In the last couple of queries, I was able to deduce the minimum and maximum population and their locations which turned out to be Antartica and World respectively. 

In an attempt not to skew our analysis, I chose to disregard the World population. Therefore, the country with the highest population is China closely followed by India.

Going forward, I will not have the World statistics in my analysis in order to get the best results.

### Average population and area

In [9]:
%%sql
SELECT ROUND(AVG(population),2) as avg_pop, 
        ROUND(AVG(area),2) as avg_area
 FROM facts
 WHERE name <> 'World'

Done.


avg_pop,avg_area
32242666.57,555093.55


### Densely populated countries (per sq km)

In [10]:
%%sql
SELECT 
    name, 
    population, 
    area
 FROM facts
 WHERE population > (SELECT AVG(population) FROM facts WHERE name <> 'World')
    AND area < (SELECT AVG(area) FROM facts WHERE name <> 'World')

Done.


name,population,area
Bangladesh,168957745,148460
Germany,80854408,357022
Iraq,37056169,438317
Italy,61855120,301340
Japan,126919659,377915
"Korea, South",49115196,99720
Morocco,33322699,446550
Philippines,100998376,300000
Poland,38562189,312685
Spain,48146134,505370


In [11]:
%%sql
SELECT 
    name, 
    population, 
    area, 
    ROUND(CAST(population as FLOAT)/area, 2) as pop_density
 FROM facts
 ORDER BY pop_density DESC
 LIMIT 15

Done.


name,population,area,pop_density
Macau,592731,28,21168.96
Monaco,30535,2,15267.5
Singapore,5674472,697,8141.28
Hong Kong,7141106,1108,6445.04
Gaza Strip,1869055,360,5191.82
Gibraltar,29258,6,4876.33
Bahrain,1346613,760,1771.86
Maldives,393253,298,1319.64
Malta,413965,316,1310.02
Bermuda,70196,54,1299.93


I have used two methods(average area vs population/area) to calculate the population density and have come to the conclusion that second one is the best way to go about it.

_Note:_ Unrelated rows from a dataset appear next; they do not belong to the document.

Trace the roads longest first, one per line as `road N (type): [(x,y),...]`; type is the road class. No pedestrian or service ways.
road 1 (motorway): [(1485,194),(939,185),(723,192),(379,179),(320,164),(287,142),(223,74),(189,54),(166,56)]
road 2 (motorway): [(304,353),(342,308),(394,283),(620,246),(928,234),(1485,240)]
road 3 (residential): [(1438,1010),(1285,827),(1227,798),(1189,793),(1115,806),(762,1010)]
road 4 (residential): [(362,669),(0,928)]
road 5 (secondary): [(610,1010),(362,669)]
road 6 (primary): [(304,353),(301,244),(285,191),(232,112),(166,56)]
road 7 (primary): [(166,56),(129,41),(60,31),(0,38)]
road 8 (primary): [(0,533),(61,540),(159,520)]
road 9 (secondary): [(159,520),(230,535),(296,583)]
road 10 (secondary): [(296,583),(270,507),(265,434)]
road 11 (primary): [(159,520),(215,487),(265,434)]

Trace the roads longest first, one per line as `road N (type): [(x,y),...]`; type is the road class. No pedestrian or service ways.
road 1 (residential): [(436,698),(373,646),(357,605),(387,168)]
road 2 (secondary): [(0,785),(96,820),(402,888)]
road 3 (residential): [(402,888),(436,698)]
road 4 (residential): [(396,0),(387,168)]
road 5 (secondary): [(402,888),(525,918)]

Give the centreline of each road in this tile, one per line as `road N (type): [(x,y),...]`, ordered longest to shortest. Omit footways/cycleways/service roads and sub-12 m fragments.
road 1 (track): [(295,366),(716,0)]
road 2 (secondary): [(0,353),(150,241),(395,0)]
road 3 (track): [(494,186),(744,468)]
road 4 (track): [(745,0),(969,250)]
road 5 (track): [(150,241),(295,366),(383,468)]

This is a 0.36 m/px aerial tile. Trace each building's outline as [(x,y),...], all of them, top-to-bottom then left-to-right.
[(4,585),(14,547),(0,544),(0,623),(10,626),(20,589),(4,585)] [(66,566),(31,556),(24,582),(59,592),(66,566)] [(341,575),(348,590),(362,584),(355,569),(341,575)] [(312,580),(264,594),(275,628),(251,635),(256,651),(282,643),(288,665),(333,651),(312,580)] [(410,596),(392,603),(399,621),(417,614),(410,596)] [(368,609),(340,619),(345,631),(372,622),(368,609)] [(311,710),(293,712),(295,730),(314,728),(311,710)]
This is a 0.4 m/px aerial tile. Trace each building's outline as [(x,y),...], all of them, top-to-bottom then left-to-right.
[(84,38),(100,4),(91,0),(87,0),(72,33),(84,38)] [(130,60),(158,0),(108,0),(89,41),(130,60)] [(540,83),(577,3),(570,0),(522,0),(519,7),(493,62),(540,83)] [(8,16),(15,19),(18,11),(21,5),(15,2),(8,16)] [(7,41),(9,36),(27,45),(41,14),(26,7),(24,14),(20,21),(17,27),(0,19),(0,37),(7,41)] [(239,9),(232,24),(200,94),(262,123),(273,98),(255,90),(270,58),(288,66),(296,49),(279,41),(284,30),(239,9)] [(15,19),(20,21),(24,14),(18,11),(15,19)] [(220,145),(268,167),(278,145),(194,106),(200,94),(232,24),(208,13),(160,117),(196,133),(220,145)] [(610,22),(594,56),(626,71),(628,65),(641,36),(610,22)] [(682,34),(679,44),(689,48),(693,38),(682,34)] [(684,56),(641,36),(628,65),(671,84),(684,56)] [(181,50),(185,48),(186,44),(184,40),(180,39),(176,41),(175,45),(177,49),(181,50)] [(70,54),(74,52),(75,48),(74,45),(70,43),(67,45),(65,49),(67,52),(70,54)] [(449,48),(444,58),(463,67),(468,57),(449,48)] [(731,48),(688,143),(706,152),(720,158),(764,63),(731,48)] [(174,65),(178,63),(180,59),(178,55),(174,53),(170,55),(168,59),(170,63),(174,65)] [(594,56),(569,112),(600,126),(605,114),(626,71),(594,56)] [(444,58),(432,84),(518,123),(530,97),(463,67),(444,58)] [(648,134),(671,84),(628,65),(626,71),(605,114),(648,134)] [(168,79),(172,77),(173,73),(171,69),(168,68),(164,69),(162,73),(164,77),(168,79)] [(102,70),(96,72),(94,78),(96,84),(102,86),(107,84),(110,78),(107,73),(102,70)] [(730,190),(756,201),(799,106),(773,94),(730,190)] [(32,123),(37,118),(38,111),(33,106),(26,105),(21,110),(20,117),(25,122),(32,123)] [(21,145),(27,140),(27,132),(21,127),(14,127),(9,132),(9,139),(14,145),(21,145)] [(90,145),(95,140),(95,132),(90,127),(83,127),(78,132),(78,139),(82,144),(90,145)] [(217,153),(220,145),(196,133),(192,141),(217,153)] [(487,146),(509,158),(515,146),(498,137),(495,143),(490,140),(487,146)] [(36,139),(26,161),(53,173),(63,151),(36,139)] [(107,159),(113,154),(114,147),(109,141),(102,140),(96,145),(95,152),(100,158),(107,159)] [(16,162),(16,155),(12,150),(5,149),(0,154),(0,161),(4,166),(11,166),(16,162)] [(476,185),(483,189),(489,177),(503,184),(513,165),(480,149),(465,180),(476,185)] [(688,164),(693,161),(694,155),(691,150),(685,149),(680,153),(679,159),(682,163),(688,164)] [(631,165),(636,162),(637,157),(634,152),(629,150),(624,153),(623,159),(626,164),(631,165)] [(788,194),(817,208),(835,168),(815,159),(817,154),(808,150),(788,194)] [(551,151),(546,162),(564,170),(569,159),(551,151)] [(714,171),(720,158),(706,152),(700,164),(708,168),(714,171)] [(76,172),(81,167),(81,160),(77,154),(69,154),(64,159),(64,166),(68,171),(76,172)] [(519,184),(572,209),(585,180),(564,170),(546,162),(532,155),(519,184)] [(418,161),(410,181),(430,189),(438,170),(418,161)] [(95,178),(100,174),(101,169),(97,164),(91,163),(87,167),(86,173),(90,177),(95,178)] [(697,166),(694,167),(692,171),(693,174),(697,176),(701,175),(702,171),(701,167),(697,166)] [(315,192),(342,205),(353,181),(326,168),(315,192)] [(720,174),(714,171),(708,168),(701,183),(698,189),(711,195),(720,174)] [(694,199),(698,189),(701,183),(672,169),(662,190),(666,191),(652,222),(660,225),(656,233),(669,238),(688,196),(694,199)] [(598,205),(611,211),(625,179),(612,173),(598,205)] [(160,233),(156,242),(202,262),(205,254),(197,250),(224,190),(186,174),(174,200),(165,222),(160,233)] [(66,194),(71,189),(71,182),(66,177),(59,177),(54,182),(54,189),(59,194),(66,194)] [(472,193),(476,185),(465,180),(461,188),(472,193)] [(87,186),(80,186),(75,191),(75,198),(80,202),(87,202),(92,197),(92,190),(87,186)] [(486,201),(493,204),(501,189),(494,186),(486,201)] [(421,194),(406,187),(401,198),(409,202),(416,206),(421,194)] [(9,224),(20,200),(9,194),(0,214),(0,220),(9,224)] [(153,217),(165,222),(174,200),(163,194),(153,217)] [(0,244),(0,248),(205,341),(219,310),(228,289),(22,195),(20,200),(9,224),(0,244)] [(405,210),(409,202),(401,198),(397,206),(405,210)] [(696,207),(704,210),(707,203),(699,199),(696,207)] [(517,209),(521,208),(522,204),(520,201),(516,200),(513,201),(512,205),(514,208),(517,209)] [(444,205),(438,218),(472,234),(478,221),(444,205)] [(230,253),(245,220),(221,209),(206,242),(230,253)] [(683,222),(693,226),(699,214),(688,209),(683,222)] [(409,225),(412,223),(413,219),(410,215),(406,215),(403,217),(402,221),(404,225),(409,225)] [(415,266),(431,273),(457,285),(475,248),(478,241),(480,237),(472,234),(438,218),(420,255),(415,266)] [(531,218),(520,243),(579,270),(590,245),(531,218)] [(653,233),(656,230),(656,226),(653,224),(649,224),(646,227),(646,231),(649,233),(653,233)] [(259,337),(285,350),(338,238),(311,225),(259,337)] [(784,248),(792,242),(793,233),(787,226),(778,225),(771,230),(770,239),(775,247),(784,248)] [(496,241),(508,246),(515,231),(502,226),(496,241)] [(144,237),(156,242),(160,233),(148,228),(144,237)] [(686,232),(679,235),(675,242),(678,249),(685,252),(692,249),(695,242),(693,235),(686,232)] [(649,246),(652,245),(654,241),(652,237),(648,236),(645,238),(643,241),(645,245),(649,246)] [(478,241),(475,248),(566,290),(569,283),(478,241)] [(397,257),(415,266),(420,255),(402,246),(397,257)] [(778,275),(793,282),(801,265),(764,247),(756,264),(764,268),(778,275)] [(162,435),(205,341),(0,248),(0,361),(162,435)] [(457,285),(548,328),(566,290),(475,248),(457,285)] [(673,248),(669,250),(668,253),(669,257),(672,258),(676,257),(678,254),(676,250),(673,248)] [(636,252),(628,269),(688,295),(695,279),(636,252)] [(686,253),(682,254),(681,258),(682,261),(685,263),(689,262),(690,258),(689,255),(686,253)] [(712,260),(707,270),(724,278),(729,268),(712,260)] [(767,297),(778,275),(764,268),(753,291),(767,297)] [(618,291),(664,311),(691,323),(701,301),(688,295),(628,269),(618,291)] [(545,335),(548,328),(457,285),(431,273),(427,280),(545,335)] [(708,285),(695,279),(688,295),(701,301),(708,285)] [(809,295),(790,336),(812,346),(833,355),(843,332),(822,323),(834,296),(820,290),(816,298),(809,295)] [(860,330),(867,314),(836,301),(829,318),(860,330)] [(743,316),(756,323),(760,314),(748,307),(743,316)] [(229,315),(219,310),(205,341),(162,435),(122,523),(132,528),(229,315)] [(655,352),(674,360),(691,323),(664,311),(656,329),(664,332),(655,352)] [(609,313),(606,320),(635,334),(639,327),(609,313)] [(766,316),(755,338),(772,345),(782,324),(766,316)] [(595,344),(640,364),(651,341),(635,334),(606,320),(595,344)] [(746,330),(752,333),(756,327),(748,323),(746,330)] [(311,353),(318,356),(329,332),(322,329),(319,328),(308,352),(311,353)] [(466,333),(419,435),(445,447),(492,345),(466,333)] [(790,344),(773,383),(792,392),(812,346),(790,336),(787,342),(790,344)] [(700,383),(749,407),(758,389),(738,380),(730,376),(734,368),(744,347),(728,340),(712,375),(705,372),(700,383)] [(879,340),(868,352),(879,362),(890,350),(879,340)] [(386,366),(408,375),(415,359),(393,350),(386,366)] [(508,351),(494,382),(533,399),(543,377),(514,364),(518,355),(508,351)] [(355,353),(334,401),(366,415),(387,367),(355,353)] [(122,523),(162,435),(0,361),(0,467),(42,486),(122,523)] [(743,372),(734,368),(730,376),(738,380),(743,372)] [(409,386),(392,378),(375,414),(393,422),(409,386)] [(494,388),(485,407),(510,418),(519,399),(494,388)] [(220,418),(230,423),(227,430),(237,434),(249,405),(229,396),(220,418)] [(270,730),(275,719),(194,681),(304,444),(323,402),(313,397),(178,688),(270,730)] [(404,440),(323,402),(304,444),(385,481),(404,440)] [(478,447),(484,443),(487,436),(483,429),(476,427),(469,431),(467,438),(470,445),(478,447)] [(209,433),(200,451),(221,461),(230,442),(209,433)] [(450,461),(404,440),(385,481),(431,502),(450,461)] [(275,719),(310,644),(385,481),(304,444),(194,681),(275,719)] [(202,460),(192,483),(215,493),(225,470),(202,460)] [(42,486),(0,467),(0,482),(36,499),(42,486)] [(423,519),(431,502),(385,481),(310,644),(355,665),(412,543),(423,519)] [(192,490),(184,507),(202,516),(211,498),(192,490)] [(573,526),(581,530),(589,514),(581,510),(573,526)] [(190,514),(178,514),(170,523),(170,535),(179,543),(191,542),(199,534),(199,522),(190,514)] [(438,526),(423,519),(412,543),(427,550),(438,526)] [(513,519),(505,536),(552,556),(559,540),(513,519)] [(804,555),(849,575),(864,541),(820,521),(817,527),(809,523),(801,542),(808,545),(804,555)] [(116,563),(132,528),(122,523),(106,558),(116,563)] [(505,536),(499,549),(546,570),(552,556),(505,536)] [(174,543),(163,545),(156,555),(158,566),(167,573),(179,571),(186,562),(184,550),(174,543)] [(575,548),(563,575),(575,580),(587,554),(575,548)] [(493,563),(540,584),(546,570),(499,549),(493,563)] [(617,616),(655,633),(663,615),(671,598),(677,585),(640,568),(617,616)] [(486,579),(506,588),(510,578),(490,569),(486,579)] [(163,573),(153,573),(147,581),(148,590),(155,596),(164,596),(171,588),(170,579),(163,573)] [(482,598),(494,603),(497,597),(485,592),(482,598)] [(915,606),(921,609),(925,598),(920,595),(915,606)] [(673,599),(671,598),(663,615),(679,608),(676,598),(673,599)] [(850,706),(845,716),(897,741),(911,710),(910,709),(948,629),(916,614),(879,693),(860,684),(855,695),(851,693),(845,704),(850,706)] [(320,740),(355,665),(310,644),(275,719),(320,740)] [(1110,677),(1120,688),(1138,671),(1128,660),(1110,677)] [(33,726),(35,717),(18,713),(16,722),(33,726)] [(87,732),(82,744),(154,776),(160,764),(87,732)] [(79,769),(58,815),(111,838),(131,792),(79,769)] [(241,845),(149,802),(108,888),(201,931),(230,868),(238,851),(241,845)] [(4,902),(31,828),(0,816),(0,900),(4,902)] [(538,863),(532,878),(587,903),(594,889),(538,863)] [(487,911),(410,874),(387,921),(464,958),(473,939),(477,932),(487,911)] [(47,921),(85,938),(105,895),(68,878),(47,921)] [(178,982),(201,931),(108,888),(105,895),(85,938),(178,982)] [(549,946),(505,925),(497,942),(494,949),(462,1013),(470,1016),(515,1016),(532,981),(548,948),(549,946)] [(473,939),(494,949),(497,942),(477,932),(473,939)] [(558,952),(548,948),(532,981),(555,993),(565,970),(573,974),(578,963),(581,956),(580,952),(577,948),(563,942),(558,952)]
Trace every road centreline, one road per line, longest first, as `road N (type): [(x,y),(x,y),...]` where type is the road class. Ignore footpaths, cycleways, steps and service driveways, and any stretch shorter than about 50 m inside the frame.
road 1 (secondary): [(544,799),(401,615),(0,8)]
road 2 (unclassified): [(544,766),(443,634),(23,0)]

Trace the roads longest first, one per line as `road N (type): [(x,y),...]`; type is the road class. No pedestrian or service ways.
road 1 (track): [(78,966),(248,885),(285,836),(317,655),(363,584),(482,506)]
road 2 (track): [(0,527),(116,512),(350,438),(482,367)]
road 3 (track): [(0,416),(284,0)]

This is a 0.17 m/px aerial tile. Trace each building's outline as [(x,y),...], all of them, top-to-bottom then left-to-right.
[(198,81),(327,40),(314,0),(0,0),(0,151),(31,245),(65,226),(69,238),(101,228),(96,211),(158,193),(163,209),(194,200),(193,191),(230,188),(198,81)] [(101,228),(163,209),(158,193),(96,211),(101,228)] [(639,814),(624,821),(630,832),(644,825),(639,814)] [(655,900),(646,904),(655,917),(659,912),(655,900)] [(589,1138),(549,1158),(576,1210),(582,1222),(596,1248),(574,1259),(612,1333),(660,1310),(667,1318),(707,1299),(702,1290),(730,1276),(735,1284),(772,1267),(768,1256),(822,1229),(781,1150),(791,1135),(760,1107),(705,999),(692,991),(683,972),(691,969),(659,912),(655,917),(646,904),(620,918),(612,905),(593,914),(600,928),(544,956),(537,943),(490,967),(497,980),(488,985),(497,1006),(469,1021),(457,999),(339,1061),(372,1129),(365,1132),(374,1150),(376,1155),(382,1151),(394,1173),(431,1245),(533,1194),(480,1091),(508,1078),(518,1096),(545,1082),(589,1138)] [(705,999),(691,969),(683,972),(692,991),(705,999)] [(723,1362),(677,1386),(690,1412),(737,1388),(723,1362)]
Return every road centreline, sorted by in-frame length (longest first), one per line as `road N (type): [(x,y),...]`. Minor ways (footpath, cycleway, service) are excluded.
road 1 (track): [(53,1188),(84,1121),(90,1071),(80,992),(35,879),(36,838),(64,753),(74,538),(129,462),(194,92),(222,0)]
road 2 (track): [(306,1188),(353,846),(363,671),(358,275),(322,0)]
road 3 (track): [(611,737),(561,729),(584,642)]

This is so because my analysis findings from the latter method matches up finely with some external online research.  

The downside of solving population density woth the average population is that, it might exclude countries where the population is lower than average but has an extremely small land area or the land area is above average and the population is still very high. 


### Other Analyses

### Country with the highest growth rate

In [12]:
%%sql
SELECT 
    name, 
    MAX(population_growth) AS highest_growth_rt
 FROM facts

Done.


name,highest_growth_rt
South Sudan,4.02


### Top 5 countries having the highest land ratio

In [13]:
%%sql
SELECT name, 
    ROUND(CAST(area_water AS FLOAT) /area_land*100,2) as water_to_land_ratio
 FROM facts 
 ORDER BY 2 DESC
 LIMIT 5

Done.


name,water_to_land_ratio
British Indian Ocean Territory,90566.67
Virgin Islands,452.02
Puerto Rico,55.48
"Bahamas, The",38.66
Guinea-Bissau,28.47


### Countries with more water area than land area

In [14]:
%%sql
SELECT name
 FROM facts
 WHERE area_water > area_land

Done.


name
British Indian Ocean Territory
Virgin Islands


### Top 5 countries with the highest migration rate (people exiting)

In [15]:
%%sql
SELECT 
    name, 
    migration_rate
 FROM facts
 ORDER BY 2 DESC
 LIMIT 5

Done.


name,migration_rate
Qatar,22.39
American Samoa,21.13
"Micronesia, Federated States of",20.93
Syria,19.79
Tonga,17.84


### Top 5 countries with a high death to birth ratio

In [16]:
%%sql
SELECT name, ROUND(CAST(death_rate AS FLOAT) - birth_rate,2) AS death_to_birth_ratio
    FROM facts
 WHERE death_rate > birth_rate
 ORDER BY death_rate DESC
 LIMIT 5

Done.


name,death_to_birth_ratio
Ukraine,3.74
Bulgaria,5.52
Latvia,4.31
Lithuania,4.17
Russia,2.09


The above ratio tells me that of the countries that have a dwindling population due to more deaths as compared to births in a year, countries in Europe rank the highest.

### CONCLUSION

In conclusion, through the queries and questions answered, I have been able to delve into some of the World's demographic information in the CIA World Factbook. Statistics such as averges, counts and ratios were calculated on the population, area, population growth etc which allowed us arrive at certain findings. 

I was able to find out the most populated country to be China, the least populated to be Antartica, the most densely populated to be Macau and countries with more water area than land being British Indian Ocean Territory and the Virgin Island, amongst other answers arrived at.